- Extrait du texte:

━━━━━━━━━━━━━━━━

Un dernier defi pour la Transandine 2013 ... fier de porter bien haut les couleurs du "coq wallon"  !

A la Serena, je devais en principe etre heberge par l'Eveque du coin, ami de Edouard Brion, avec qui j'etais alle en Palestine en decembre dernier.  Mais voila, c'etait les vacances et Monseigneur etait parti dans son "Castelgandolfo" chilien ... je suppose que lui - a l'inverse de Benoit XVI - reviendra pour continuer son travail.
 
Des lors, je me suis en route plus tot vers Santiago sans avoir l'opportunite de vous envoyer de message car je me retrouvais de nouveau dans la nature ... avec deux alternatives :
- soit je continuais la Panamericaine qui longe la cote et qui est constamment chargee de voitures et de camions;
- soit je prenais des chemins de traverses via une ancienne route appelee "longitudinale" qui etait utilisee deja au temps de la colonie avant que la "Panam" ne soit construite : entre Vicuna et San Felipe. 

Il s'agissait d'un veritable defi.  Les amis Suisses m'avaient averti que c'etait tres beau ... mais tres, tres dur.  Apres deux premiers jours au cours desquels, je parvins a hisser mon velo et mes 40 kgs de bagages au sommet du fameux col de Hurtado (voir photo en annexe), je pris la sage decision d'expedier un sac avec 12 kgs de bagages inutiles (vetements pour la haute montagne, etc) via la compagnie de bus jusque San Felipe, a 75 km de Santiago.
Le long d'une ancienne ligne de chemin de fer.

Entre Illapel et Cabildo, la route suit le trace d'une ancienne ligne de chemin de fer, ouverte au debut du 20eme siecle et abandonnee il a plus de 50 ans.  L'avantage de ce parcours c'est que les pentes ne sont pas tres fortes et cela permet d'admirer davantage le paysage.  Sur le trajet plusieurs tunnels avaient ete creuses dans les annes 1910-1912. Ils sont actuellement ouverts aux voitures ... et aux rares cyclistes qui passent par la.  Bref un veritable RAvel chilien ... pas encore si bien amenage que chez nous bien sur ... mais avec le temps ...
Changement de mode d'hebergement

Tout au long de la premiere partie de la Transandine 2013, etant donne que j'etais dans un desert, je plantais ma tente le soir, je n'etais jamais derange, j'avais tout l'espace pour moi ... a condition de ne pas empieter sur le territoire des compagnies minieres, les seuls occupants de cette partie Nord du Chili.  Il n'y avait aucun concurrent :  le desert d'Atacama, un veritable desert comme je vous l'ai deja dit, il n'y a aucun moustique bien sur, mais pas de fourmis ni d'autres insectes qui viennent vous importuner.  En revanche dans la region tres verte renommee par les raisons de table exportes dans nos pays, toutes les parcelles sont privatisees a gauche et a droite de la route.  La premiere nuit, je m'etais risque a planter ma tente au bord d'un chemin apparemment prive ou privatise ... quand je fus reveille vers minuit par deux gardiens (juches sur leur monture dont les sabots m'avaient reveille) qui me prierent de decamper ... sur le champ.  J'ai continue la nuit au bord d'un champ de salades, je n'ai plus eu le courage de remonter la tente ... j'ai dormi a la belle etoile, tout heureux de pouvoir admirer la voute celeste.  Au petit matin, les ouvriers agricoles ne sont pas venus me deranger !

━━━━━━━━━━━━━━━━

- Lignes de données:
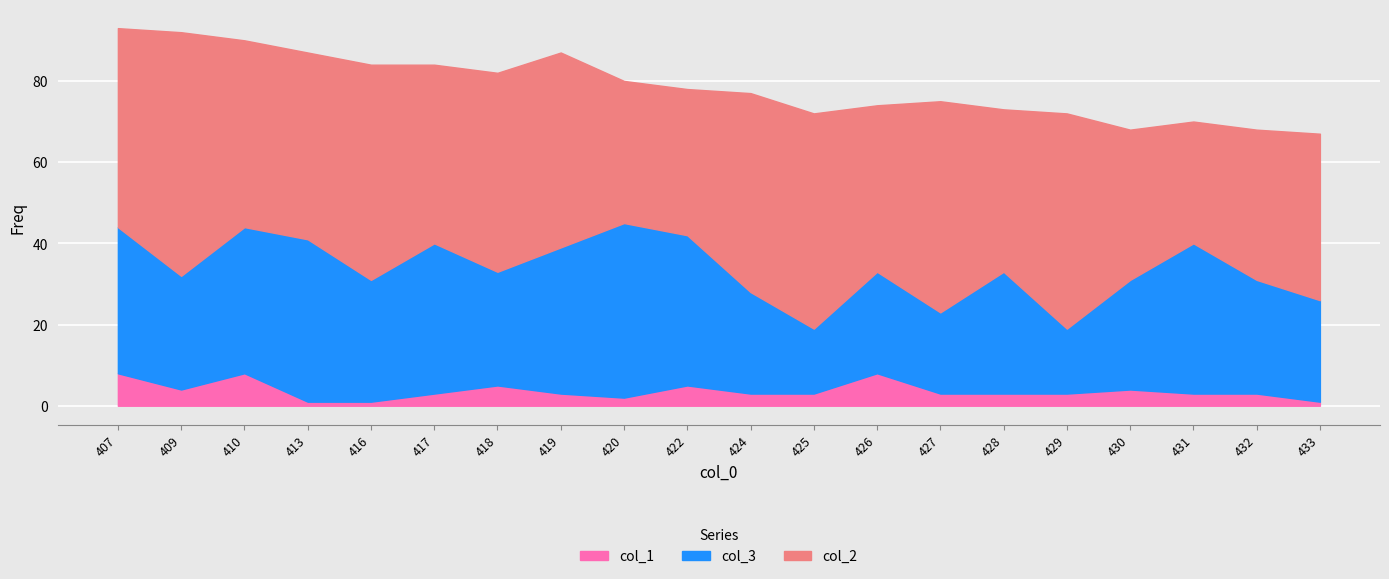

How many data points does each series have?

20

━━━━━━━━━━━━━━━━

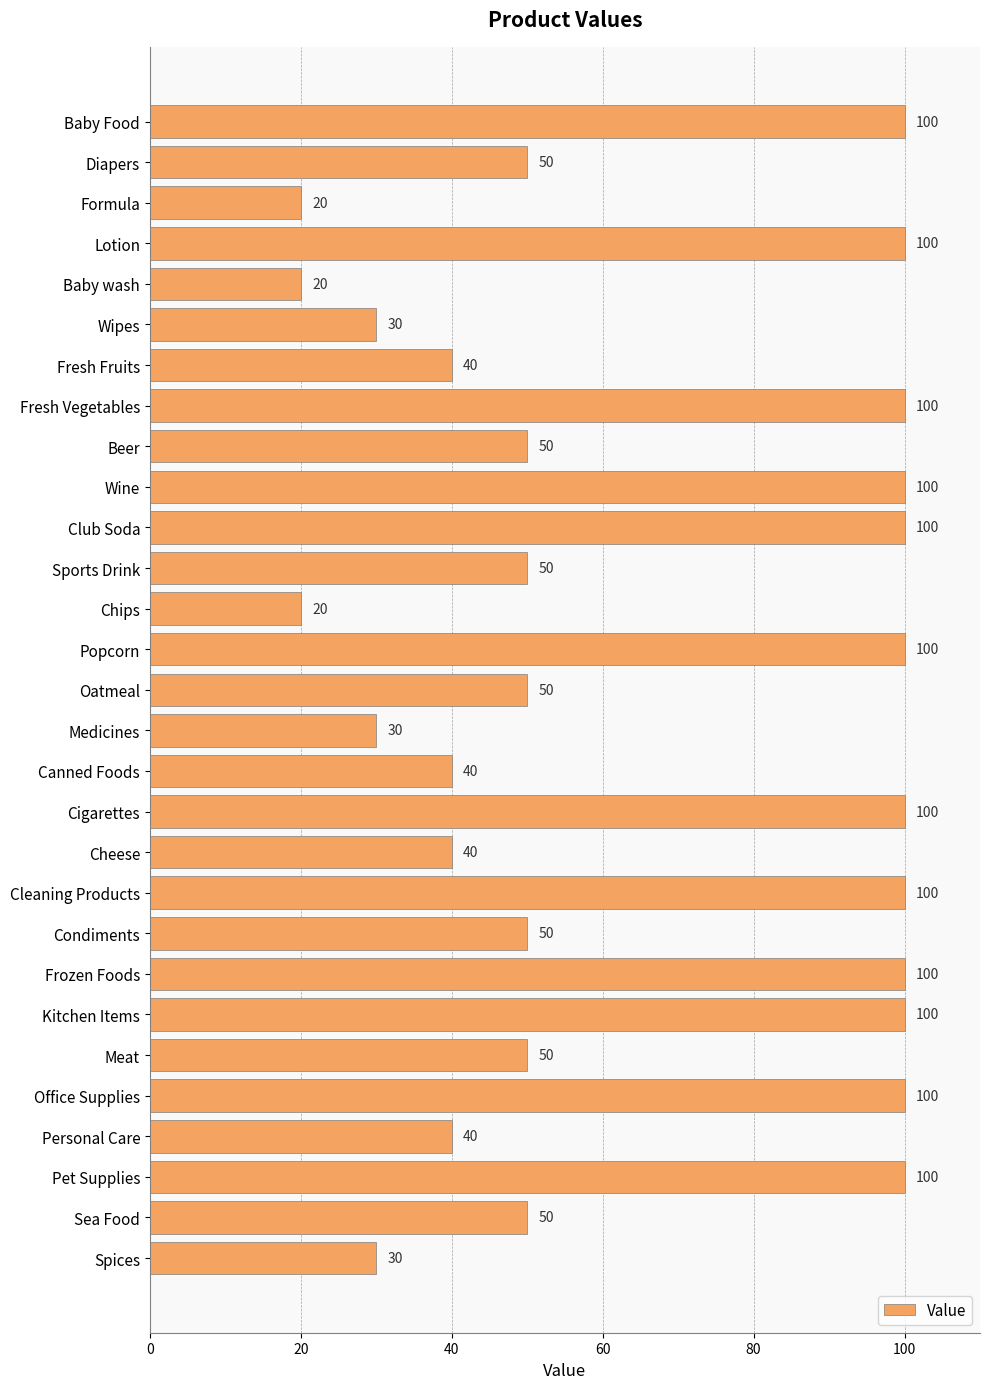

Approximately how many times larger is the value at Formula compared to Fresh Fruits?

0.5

━━━━━━━━━━━━━━━━

- Exercices à réaliser:
1. D'après le récit de voyage à vélo, pourquoi le parcours entre Illapel et Cabildo permet-il de mieux admirer le paysage ? Répondez en une à trois phrases.
2. Répondez aux questions suivantes sur le récit de voyage à vélo.
(a) Quel poids de bagages le voyageur a-t-il hissé avec son vélo jusqu'au col de Hurtado ?
(b) À quelle période les tunnels de l'ancienne ligne de chemin de fer ont-ils été creusés ?
(c) Qui a réveillé le voyageur vers minuit lors de sa première nuit dans la région très verte ?
3. Poursuivez le récit de voyage à vélo à partir de sa dernière phrase.

- Liste des réponses:
1. Entre Illapel et Cabildo, la route suit le tracé d'une ancienne ligne de chemin de fer. Les pentes n'y sont donc pas très fortes, ce qui permet de mieux admirer le paysage.

2.
(a) Il a hissé 40 kg de bagages.
(b) Les tunnels ont été creusés dans les années 1910-1912.
(c) Deux gardiens juchés sur leur monture l'ont réveillé.

3.
 
Les jours suivants, je demandais a pouvoir planter ma tente, soit dans un exploitation de sechage de raisins, soit dans un terrain remplis de camions et autre materiel.   C'est ainsi que le dimanche 17 fevrier j'ai fait la connaissance de Gabriel,  ancien exile Chilien en France pendant 12 ans et tout heureux de parler Francais avec moi.  Il est gardien de nuit pour une entreprise de construction.  Le matin, il etait tout heureux de m'acceuillir chez lui, dans sa petite maison, de m'offir, lui est son epouse parlant Francais egalement, un delicieux petit dejeuner ... et une douche chaude.  Les autres nuits, j'ai plante la tente dans une propriete de producteurs de raisins.  Accueil sympathique autour d'un bon potage ou tout simplement en me disant que je pouvais manger du raisin ... le bon raison de table, plein de soleil.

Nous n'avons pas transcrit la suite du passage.